Un frisson se met alors à me parcourir le long de la colonne vertébrale.
Qu'est-ce qu'il veut ? Déjà une semaine d'écoulée sans que ni l'un ni l'autre ne daigne prendre de nouvelle.
A t-il besoin d'une signature pour la résiliation du bail de l'appartement ?
Ou peut-être d'un document précis lié à nos factures communes ?
Après tout, j'étais partie plus vite que mon ombre, telle une étoile filante ou Lucky Luke. J'avais laissé Jules gérer seul, c'était logiquement ce qu'on avait convenu. Nous nous étions mis d'accord quant au fait que nous ne pouvions pas vivre sous le même toit pendant les trois mois de préavis obligatoires avant de pouvoir rendre notre logement.
Du coup, puisque lui avait suffisamment d'argent pour payer le loyer en entier, du moins temporairement, j'avais fiché le camp le jour même de notre rupture, puis je fis définitivement mes valises une semaine après. Mon père et ma mère m'avaient aidée à récupérer mes meubles. On ne tergiversa pas, ce fut plié en deux temps trois mouvements. En fait, je n'avais même pas eu le temps de réaliser ce qui nous arrivait que j'étais déjà de retour dans la maison familiale, loin de Jules et de ma vie d'avant.
Qu'est-ce que tu me veux encore ? pensé-je, la gorge nouée.
Il faut que je sache. Impossible de supprimer son message sans le lire.
Non sans une certaine appréhension, je finis par l'ouvrir :
Bonsoir Lise,
Tu as oublié des dvd à toi à l'appart.
Et des livres aussi.
J'espère que tu vas bien.
Bonne soirée.
Jules.
Et voilà. Moi qui pensais être à sec, que nenni, c'est reparti pour un tour, je pleure de plus belle. Jusqu'à ma mère vienne toquer à la porte.
—Lise, ma puce, je peux entrer ?
—Oui, hésité-je.
—Oh, Lise chérie.
Elle s'assied et me serre fort dans ses bras.
—Mon cœur, ça va passer, tu verras.
—Quand ?
—Plus vite que tu ne le penses, je te le promets.
—Ne fais pas de promesse que tu ne peux pas tenir.
—Tu sais ce que me disait ma grand-mère quand je n'avais pas le moral ?
—Non.
—Que la vie est un pot de merde dont on mange une tartine chaque jour.
—Ouais mais moi c'est le pot entier dont je me suis empiffrée.
Elle me caresse les cheveux et en profite pour remettre l'une de mes mèches rebelles à sa place.

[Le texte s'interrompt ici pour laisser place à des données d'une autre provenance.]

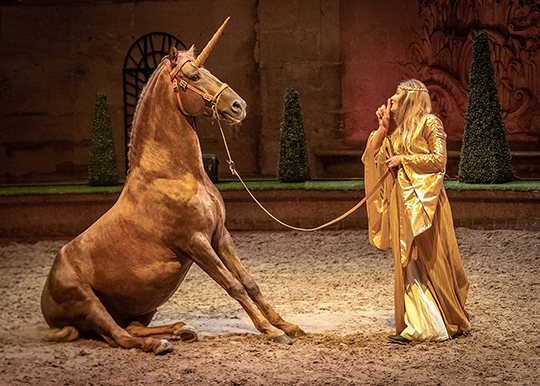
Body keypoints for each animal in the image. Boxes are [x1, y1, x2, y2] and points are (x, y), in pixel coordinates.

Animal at [39, 18, 304, 356]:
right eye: (194, 76)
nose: (238, 105)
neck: (174, 175)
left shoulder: (219, 235)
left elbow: (249, 281)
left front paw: (286, 324)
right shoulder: (195, 242)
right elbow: (232, 285)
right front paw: (271, 331)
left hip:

—Mais non, je t'assure. L'orage finira par se calmer, et quand ce sera le cas, tu n'en ressortiras que plus forte. En attendant, ton père et moi, nous sommes là pour t'aider, pour te réconforter.
—Et moi aussi, intervient Simon avec sa voix fluette de garçon qui n'a pas encore mué.
Il saute sur mon lit et s'allonge à côté.
—Et moi, bien sûr, s'immisce à son tour mon père en apparaissant à l'entrée de ma chambre.
Il dépose un baiser sur mon front, puis imite Simon et maman en s'installant au milieu de nous trois sur mon matelas.
À ce moment précis, j'en ai gros sur la patate. Je me rends compte à quel point mes parents et mon petit frère m'aiment fort, et réciproquement. J'ai beau avoir le cœur en charpie, j'ai la chance de ne pas être toute seule pour recoller les morceaux.